Na verdade, o único meio de proteger 100% as crianças e adolescentes é ficar ao lado deles ao usarem a Internet. Reconheço que isso é dificílimo com adolescentes, mas estes já podem entender que os perigos que correm são muito grandes – as estatísticas mostram que a porcentagem deles que já sofreu ataques ou viram coisas indesejadas pela Internet é altíssima. Assim, um esclarecimento dos problemas pode ajudar nesse caso; espero ter contribuído com argumentos em meus artigos e livros.

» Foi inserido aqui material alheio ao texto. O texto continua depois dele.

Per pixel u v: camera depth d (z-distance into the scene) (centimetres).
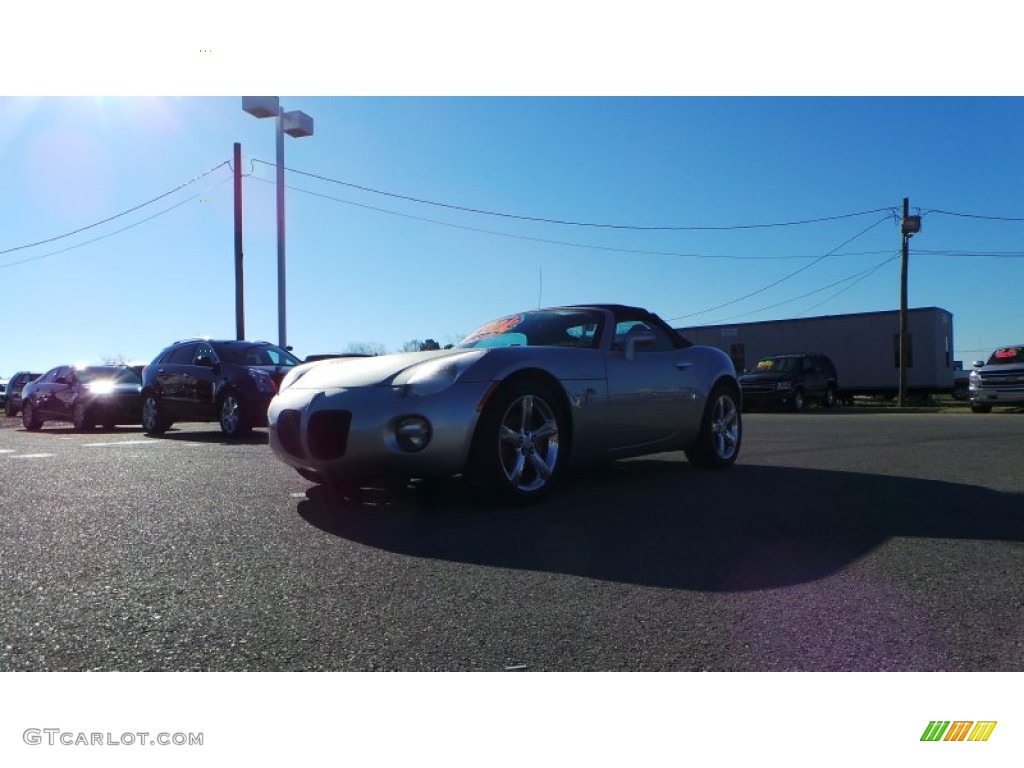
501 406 452
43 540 393
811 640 265
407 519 437
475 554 364
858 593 310
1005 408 2088
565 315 577
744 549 374
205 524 427
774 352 2781
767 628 275
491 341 581
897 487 545
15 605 295
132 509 471
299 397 474
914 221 2534
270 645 259
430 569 340
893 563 351
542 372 479
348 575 331
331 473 458
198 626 274
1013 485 553
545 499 489
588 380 508
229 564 347
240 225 2317
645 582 323
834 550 372
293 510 464
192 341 1169
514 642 263
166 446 916
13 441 1077
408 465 433
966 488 541
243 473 628
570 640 264
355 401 442
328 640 263
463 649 257
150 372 1199
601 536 398
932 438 931
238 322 2305
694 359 619
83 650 255
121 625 275
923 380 2498
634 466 660
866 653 256
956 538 395
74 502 498
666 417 575
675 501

Reconheço também que é dificílimo mudar um hábito, já instalado, de uso da Internet em total liberdade; o correto é começar o controle quando as crianças são pequenas, ou quando os filhos começarem a usar o computador. No entanto, repito que não há necessidade desse uso; todos os problemas são evitados se ele não existir, pelo menos em casa, e fora dela por meio de uso de um aparelho que pertença à criança ou ao adolescente.

5- Você acha que o uso excessivo da tecnologia acaba substituindo a infância das crianças?

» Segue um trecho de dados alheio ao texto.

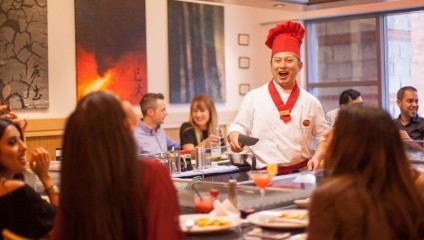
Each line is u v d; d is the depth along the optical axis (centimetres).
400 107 571
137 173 174
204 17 795
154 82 741
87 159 170
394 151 180
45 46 635
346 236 174
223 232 220
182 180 305
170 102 759
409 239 178
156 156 404
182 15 770
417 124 565
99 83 681
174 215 179
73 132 173
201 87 793
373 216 172
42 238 256
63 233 179
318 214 177
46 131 637
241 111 405
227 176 390
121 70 702
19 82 615
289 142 390
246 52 854
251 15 861
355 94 646
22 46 616
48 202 265
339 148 184
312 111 394
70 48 659
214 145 482
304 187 278
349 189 175
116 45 698
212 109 560
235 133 388
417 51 762
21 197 245
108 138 170
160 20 748
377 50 787
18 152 262
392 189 178
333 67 831
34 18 625
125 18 707
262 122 394
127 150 172
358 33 804
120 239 171
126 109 182
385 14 779
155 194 176
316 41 846
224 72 823
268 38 399
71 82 661
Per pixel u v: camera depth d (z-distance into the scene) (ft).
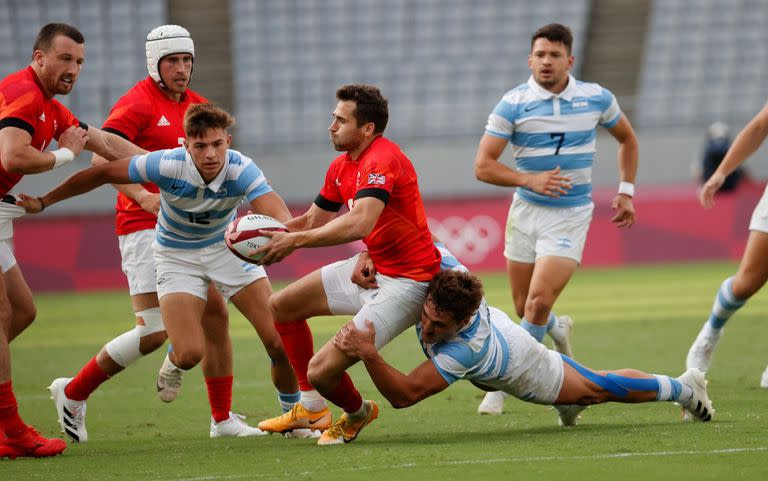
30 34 318.65
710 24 337.72
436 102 325.21
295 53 329.72
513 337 71.46
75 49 73.56
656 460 60.59
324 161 288.30
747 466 58.29
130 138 86.38
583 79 331.57
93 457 70.13
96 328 171.83
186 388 110.22
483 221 258.57
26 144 70.54
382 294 71.67
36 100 71.87
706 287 205.67
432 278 69.82
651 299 189.37
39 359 137.90
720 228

Não se trata de substituir a infância, trata-se de eliminar. Um dos efeitos negativos mais trágicos de todos os meios eletrônicos é acelerar o desenvolvimento inadequado do intelecto e da sexualidade. Esse desenvolvimento deveria ser gradual, acompanhando o desenvolvimento geral da criança e do adolescente. Essa aceleração produz resultados catastróficos, pois causa um desequilíbrio geral no pensar, no sentir e no querer. Por exemplo, o jovem pode ter sua capacidade de imaginação prejudicada, pode fechar-se na adolescência preocupando-se demais consigo próprio, pode perder a capacidade de concentração etc. A respeito do último ponto, acho incrível professores e pais acharem uma maravilha o costume das crianças e jovens de hoje de conseguirem fazer várias coisas ao mesmo tempo. Isso significa agitação interior e prejuízo para a concentração mental, uma das capacidades essenciais que a educação deveria justamente desenvolver. Como um jovem acostumado com essa agitação vai conseguir prestar atenção numa aula calma? Ou como ele vai conseguir concentrar-se e ler ou estudar um livro?

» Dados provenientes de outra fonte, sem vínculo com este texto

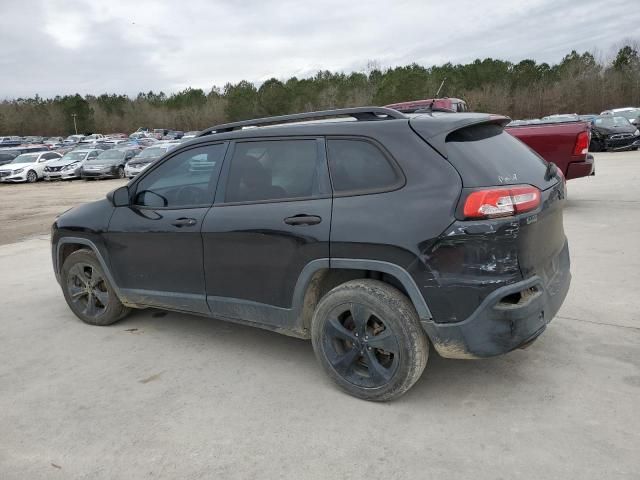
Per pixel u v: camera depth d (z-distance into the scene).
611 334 3.90
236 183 3.67
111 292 4.57
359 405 3.16
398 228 2.91
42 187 22.80
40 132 107.56
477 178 2.82
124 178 25.44
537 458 2.57
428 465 2.57
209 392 3.41
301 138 3.41
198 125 112.06
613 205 8.95
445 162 2.90
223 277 3.69
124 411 3.22
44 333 4.63
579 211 8.61
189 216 3.82
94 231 4.42
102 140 59.69
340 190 3.19
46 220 12.62
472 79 82.31
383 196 3.02
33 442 2.94
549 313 3.06
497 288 2.75
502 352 2.82
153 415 3.16
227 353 4.02
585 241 6.61
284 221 3.32
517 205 2.79
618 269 5.39
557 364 3.50
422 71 79.56
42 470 2.69
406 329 2.95
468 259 2.77
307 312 3.42
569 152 8.12
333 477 2.53
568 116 22.94
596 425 2.81
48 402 3.38
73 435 2.99
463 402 3.12
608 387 3.18
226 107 94.00
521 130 8.45
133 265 4.25
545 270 3.12
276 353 3.97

Uma das minhas bases para as conclusões sobre os efeitos negativos dos meios eletrônicos em crianças a adolescentes é a pedagogia Waldorf, que tem tido sucesso desde sua introdução em 1919 por Rudolf Steiner. Há cerca de 25 escolas dessas no Brasil, e dezenas de creches e jardins de infância. Justamente uma de suas bases fundamentais é o conceito e a prática de que existe idade adequada para tudo, e que a aceleração de qualquer desenvolvimento prejudica a necessária harmonia física e psicológica. Qualquer escola Waldorf digna desse nome não usa meios eletrônicos até o ensino fundamental, e mesmo aí o uso é extremamente restrito. Visite-se uma dessas escolas para se ver o resultado positivo desse tipo de educação, que respeita o desenvolvimento de cada aluno. É preciso ir preparado para se ver resultados educacionais absolutamente surpreendentes e, ao visitar um jardim de infância, não se querer voltar a ser criança...

Não há mais nenhuma dúvida que estamos destruindo irremediavelmente a natureza que é a base para nossa vida. É muito importante pais e professores se conscientizem de que os meios eletrônicos significam uma destruição da infância e da juventude, isto é, da própria futura humanidade.